While most people will tell you complexity is the hardest thing to manage in a multicloud environment, the truth is that consistency is the primary challenge. Having software that can run across clouds (public, private, edge) provides the consistency to manage complexity. Take object storage. If you have a single object store that can run on AWS, GCP, Azure, IBM, Equinix or your private cloud, your architecture becomes materially more simple. Consistent storage and its features (replication, encryption, etc.) enables the enterprise to focus on the application layer.
Consistency creates optionality and optionality creates leverage. Reducing complexity can’t come at some unsustainable cost. By selecting software that runs across clouds (public, private, edge) you reduce complexity and you increase optionality. If it’s cheaper to run that workload on GCP, move it there. If it’s cheaper to run that database on AWS, run it there. If it’s cheaper to store your data on-premises and use external tables, do that.
Choose software that provides a consistent experience for the application and the developer and you will achieve optionality and give you leverage over cost. Make sure that experience is based on open standards (S3 APIs, open table formats).
Bespoke cloud integrations turn out to be a terrible idea. As noted, each additional native integration is an order of magnitude more complex. Think of it this way: If you invest in dedicated teams, you are investing $5 million to $10 million per platform, per year in engineers. That doesn’t account for the cost of the tribal knowledge for each cloud. In the end, it results in buggy and unmaintainable application code.
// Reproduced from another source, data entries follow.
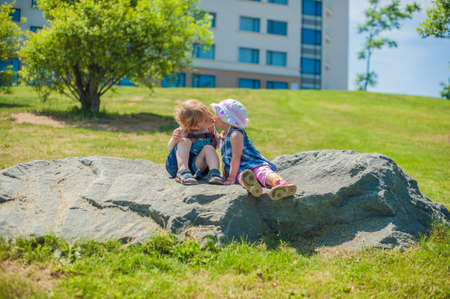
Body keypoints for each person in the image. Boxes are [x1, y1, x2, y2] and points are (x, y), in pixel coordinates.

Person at [210, 99, 296, 200]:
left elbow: (236, 157)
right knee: (243, 177)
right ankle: (254, 187)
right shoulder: (224, 134)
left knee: (262, 172)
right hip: (240, 169)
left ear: (226, 119)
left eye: (217, 116)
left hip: (253, 163)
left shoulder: (235, 134)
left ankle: (281, 183)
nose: (214, 119)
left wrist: (231, 177)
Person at [166, 99, 224, 185]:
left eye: (208, 113)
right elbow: (170, 149)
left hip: (198, 166)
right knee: (184, 141)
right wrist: (175, 140)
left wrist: (220, 139)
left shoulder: (210, 129)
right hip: (177, 165)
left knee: (209, 148)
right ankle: (182, 171)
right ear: (194, 126)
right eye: (205, 119)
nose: (210, 118)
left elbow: (217, 146)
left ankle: (214, 172)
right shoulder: (183, 131)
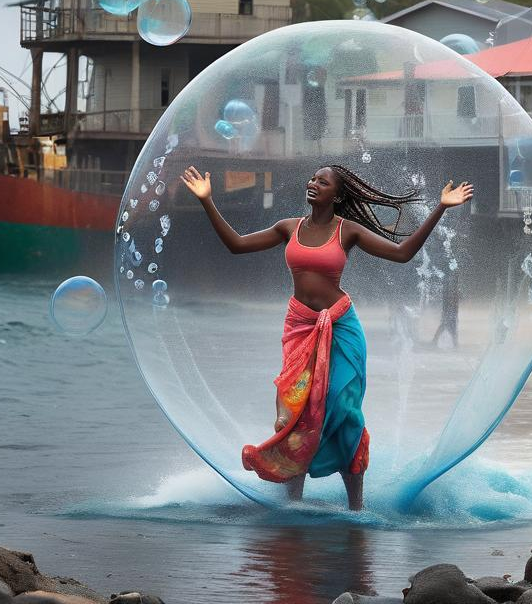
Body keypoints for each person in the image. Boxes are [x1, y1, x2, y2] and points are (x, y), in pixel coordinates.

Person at [180, 163, 472, 511]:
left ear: (337, 194)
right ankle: (294, 506)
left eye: (323, 181)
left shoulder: (347, 231)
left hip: (342, 329)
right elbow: (237, 245)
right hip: (299, 328)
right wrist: (207, 200)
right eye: (313, 179)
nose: (313, 184)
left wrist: (440, 206)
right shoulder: (288, 227)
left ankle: (356, 508)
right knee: (295, 412)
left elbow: (403, 253)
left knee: (344, 411)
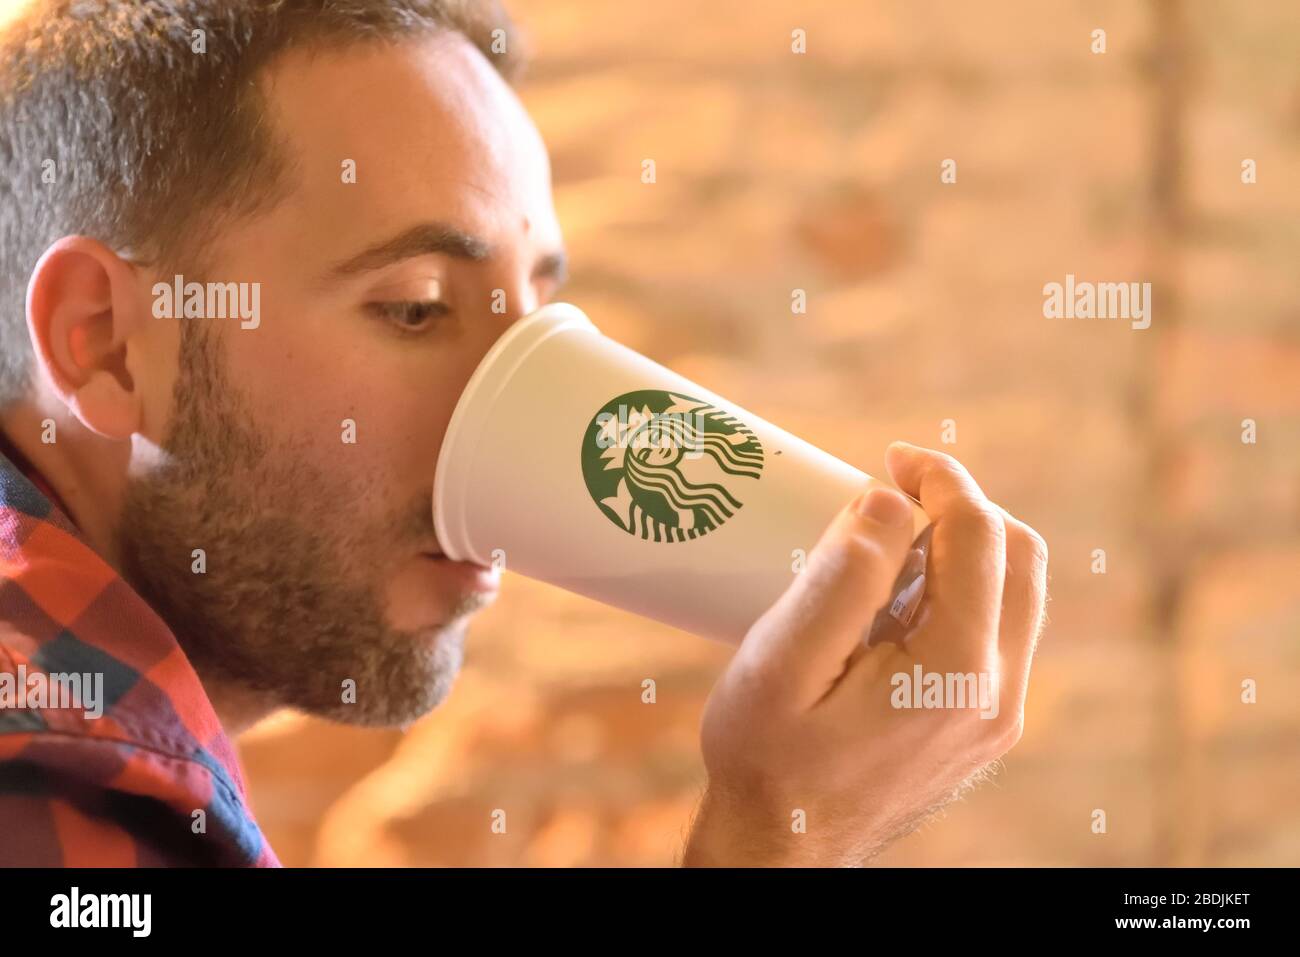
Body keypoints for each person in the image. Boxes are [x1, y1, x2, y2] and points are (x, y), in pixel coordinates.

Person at [0, 0, 1048, 867]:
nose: (523, 402)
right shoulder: (64, 773)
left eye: (541, 311)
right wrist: (781, 835)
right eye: (415, 306)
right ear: (106, 344)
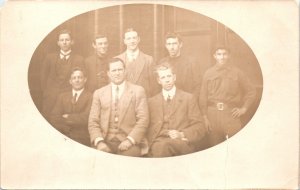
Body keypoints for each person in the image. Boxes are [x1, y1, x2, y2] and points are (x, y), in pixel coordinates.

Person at [88, 58, 149, 156]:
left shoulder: (138, 91)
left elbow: (143, 120)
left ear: (125, 71)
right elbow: (93, 121)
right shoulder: (99, 93)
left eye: (120, 70)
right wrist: (99, 142)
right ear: (108, 73)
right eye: (114, 70)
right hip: (105, 140)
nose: (117, 73)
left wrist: (130, 140)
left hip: (130, 141)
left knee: (128, 162)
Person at [199, 45, 256, 147]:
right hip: (212, 115)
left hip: (231, 115)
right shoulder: (208, 73)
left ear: (229, 56)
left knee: (235, 147)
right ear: (214, 56)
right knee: (215, 147)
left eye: (224, 54)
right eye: (219, 54)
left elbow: (251, 91)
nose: (222, 57)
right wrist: (204, 117)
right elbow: (202, 96)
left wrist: (244, 109)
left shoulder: (237, 72)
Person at [147, 63, 206, 157]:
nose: (167, 80)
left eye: (169, 76)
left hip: (181, 143)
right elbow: (146, 126)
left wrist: (182, 134)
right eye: (163, 77)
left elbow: (200, 127)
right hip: (158, 141)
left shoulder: (188, 98)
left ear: (174, 77)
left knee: (163, 147)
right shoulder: (151, 102)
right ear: (158, 81)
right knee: (160, 147)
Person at [40, 29, 84, 119]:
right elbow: (43, 79)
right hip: (50, 98)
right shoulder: (49, 58)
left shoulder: (79, 59)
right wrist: (48, 93)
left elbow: (81, 81)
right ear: (58, 43)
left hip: (68, 99)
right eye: (62, 40)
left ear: (72, 42)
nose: (64, 42)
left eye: (67, 40)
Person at [50, 67, 92, 146]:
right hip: (63, 135)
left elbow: (86, 118)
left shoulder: (90, 96)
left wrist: (68, 116)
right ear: (70, 81)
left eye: (80, 77)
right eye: (74, 78)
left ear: (85, 79)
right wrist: (65, 129)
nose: (77, 80)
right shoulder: (62, 96)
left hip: (82, 138)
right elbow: (54, 117)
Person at [115, 28, 158, 97]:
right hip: (124, 102)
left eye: (134, 38)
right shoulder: (117, 60)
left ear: (138, 39)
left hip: (143, 102)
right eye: (129, 39)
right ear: (124, 41)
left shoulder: (148, 60)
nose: (132, 41)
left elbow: (154, 87)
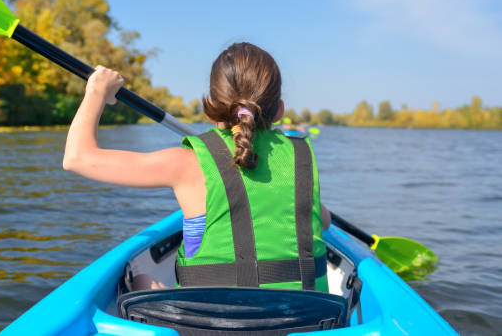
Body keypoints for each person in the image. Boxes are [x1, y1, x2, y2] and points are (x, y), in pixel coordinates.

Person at [63, 42, 331, 291]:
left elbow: (77, 157)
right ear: (279, 110)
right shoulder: (301, 159)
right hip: (306, 322)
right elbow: (325, 221)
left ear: (211, 106)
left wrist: (97, 91)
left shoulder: (186, 163)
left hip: (208, 326)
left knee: (141, 276)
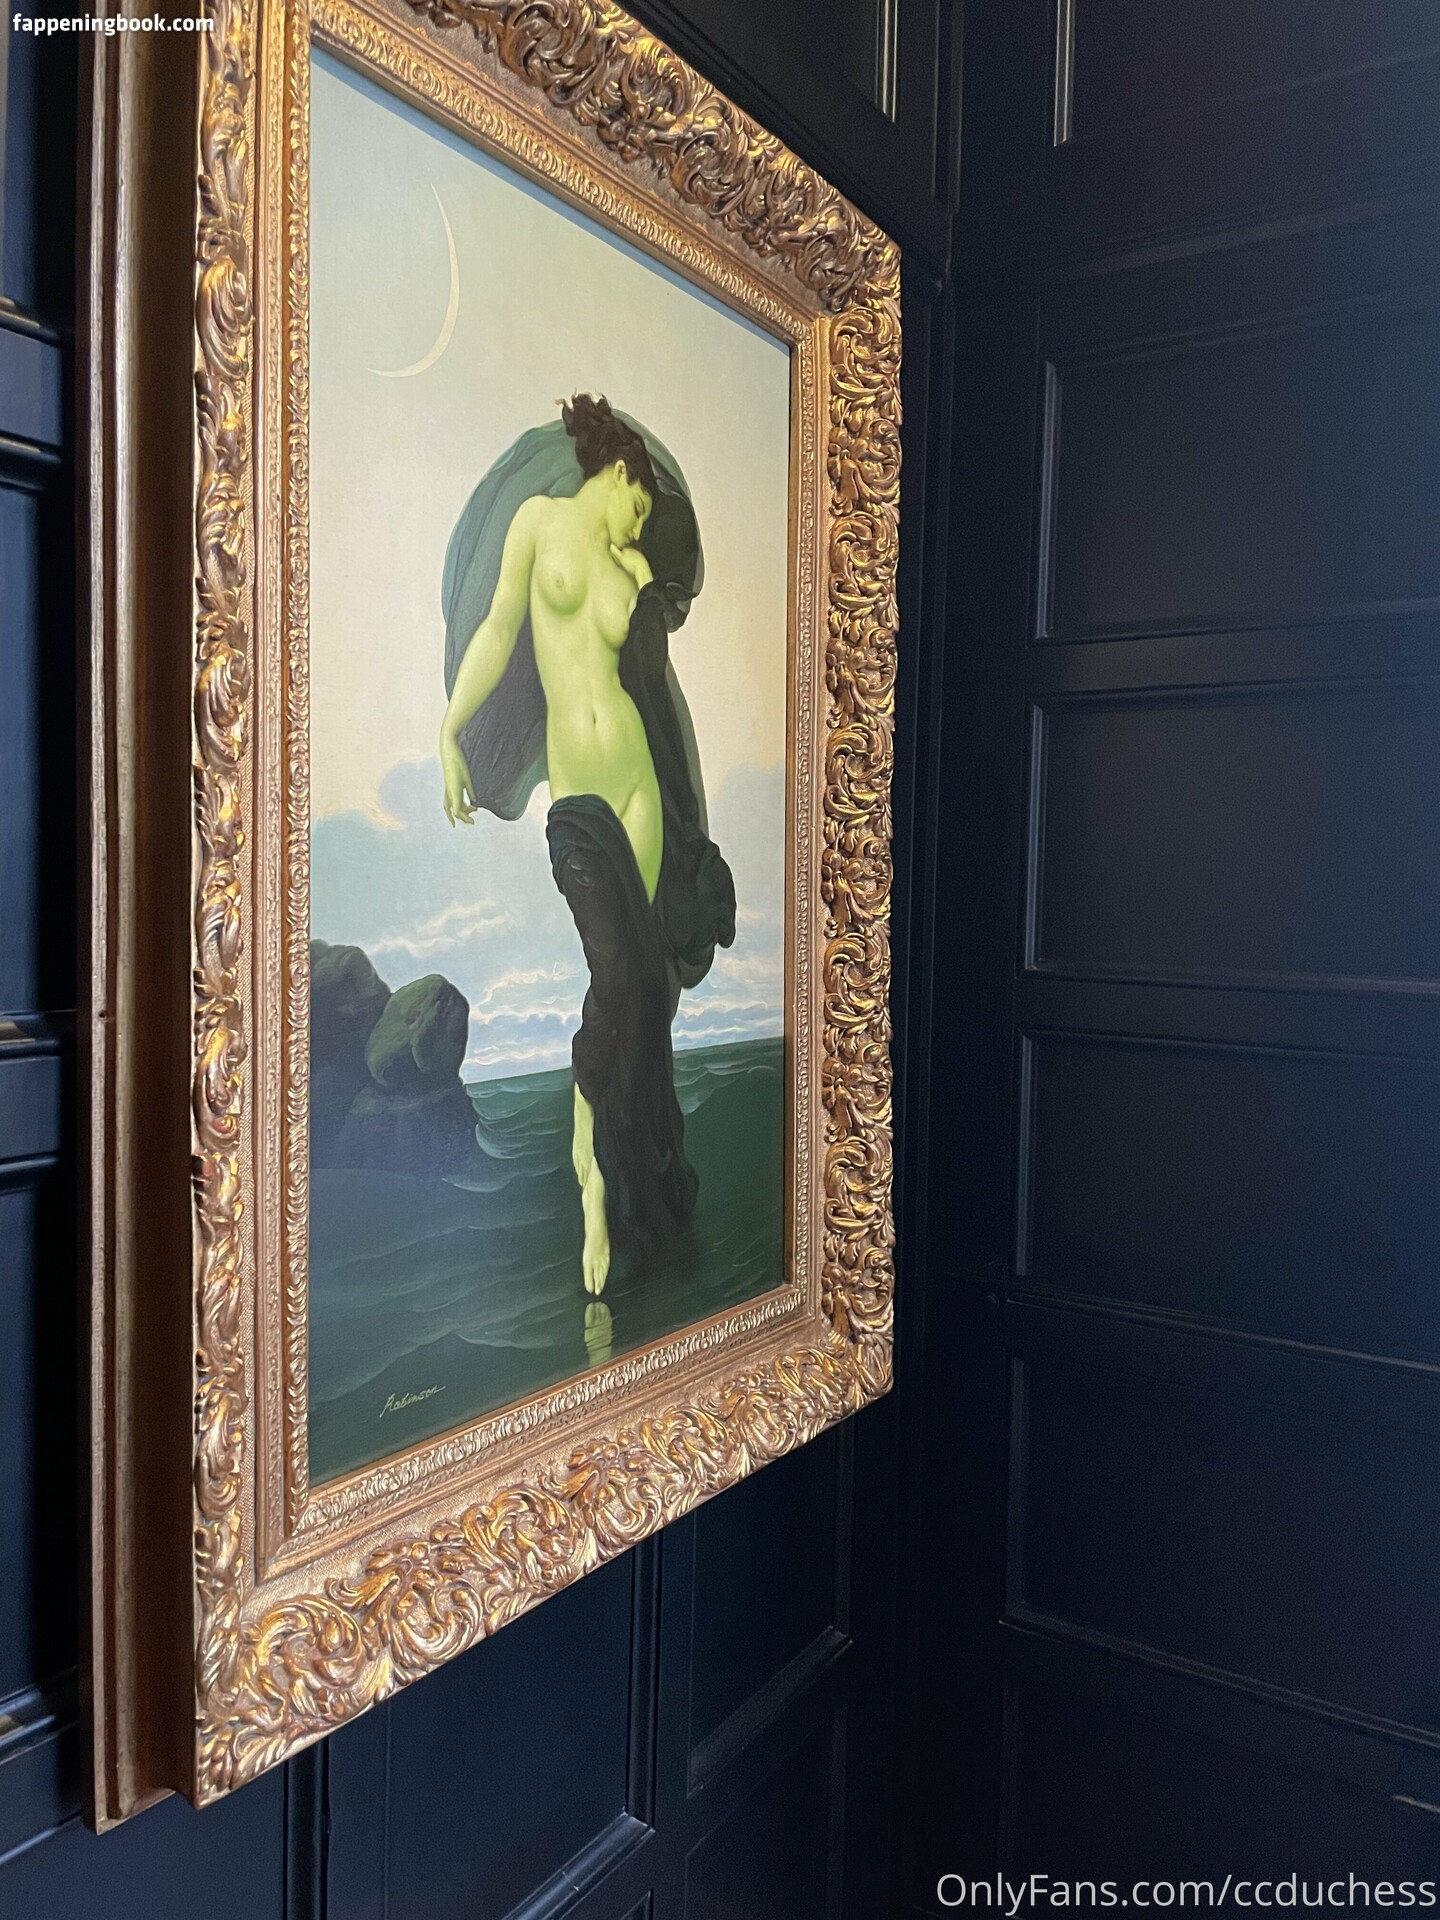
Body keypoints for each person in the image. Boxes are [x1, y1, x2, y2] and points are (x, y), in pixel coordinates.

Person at [438, 395, 735, 1296]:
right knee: (616, 974)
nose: (638, 523)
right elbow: (499, 628)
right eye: (638, 502)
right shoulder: (539, 523)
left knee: (643, 987)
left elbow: (655, 700)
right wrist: (451, 732)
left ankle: (625, 1165)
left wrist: (689, 820)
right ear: (617, 472)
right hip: (581, 802)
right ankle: (590, 1161)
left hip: (639, 787)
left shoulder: (632, 567)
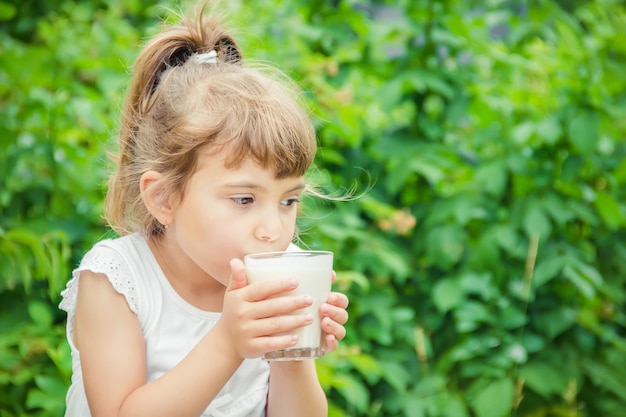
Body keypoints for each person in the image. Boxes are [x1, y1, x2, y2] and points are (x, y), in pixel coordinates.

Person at [59, 3, 349, 416]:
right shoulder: (117, 280)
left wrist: (294, 350)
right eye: (244, 199)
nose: (273, 230)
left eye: (289, 201)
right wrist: (228, 341)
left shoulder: (277, 275)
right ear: (164, 199)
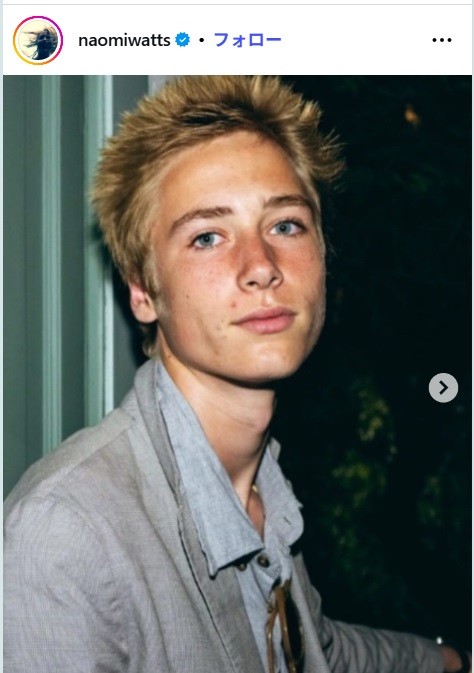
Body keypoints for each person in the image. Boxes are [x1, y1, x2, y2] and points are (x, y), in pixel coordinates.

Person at [3, 75, 469, 673]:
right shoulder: (65, 535)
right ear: (143, 291)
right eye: (207, 237)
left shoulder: (257, 486)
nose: (261, 266)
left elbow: (314, 651)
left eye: (285, 225)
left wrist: (449, 660)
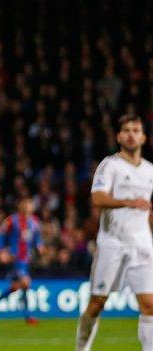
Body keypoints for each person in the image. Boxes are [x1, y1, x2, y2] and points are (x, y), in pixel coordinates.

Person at [76, 114, 153, 351]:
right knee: (97, 303)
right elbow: (97, 198)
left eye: (136, 130)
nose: (131, 134)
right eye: (127, 130)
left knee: (149, 305)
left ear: (143, 137)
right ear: (119, 136)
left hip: (142, 245)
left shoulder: (150, 170)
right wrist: (127, 202)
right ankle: (81, 349)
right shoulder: (110, 165)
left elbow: (147, 210)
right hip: (112, 244)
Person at [0, 195, 44, 325]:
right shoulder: (12, 220)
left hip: (26, 259)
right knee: (26, 283)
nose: (28, 206)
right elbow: (0, 236)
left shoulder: (34, 222)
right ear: (20, 206)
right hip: (14, 257)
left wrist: (40, 246)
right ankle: (28, 315)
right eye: (25, 204)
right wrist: (2, 252)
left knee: (16, 287)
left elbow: (37, 238)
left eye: (30, 204)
Software-defined, Kubernetes-centric software can solve these problems. Make that investment, not the one in bespoke cloud integrations.
What We Fail to See…
As IT leaders, we often deal with what is in front of us: shadow IT or new M&A integrations. Because of this we often fail to create the framework or first principles associated with the overall strategy. Nowhere is this more evident than the cloud operating model. Enterprises need to embrace first principles for containerization, orchestration, RESTful APIs like S3, automation and the like. Those first principles create the foundation for consistency.
IT leaders that attempt to dictate Cloud A over Cloud B because they get a bunch of upfront credits or benefits to other applications in the portfolio are suckers in the game of lock-in that companies like Oracle pioneered, but the big three have mastered.
Going multicloud should not be an excuse for a ballooning IT budget and an inability to hit milestones. It should be the vehicle to manage costs and accelerate the roadmap. Using first cloud operating model principles and adhering to that framework provide the context to analyze almost any situation.
Cloud First or Architecture First?
We had a client ask us the other day if we recommended dispersing clouds among multiple services. It took us a moment to understand the question because it was the wrong one. The question should have been, “Should I deploy multiple services across multiple clouds?”
The answer to that is yes.
Snowflake runs on multiple clouds. Hashicorp Vault runs on multiple clouds. MongoDB runs on multiple clouds. Spark, Presto, Flink, Arrow and Drill run on multiple clouds. MinIO runs on multiple clouds.
Pick an architecture stack that is cloud-native and you will likely get one that is cloud-portable. This is the way to think about the hybrid/multi-cloud.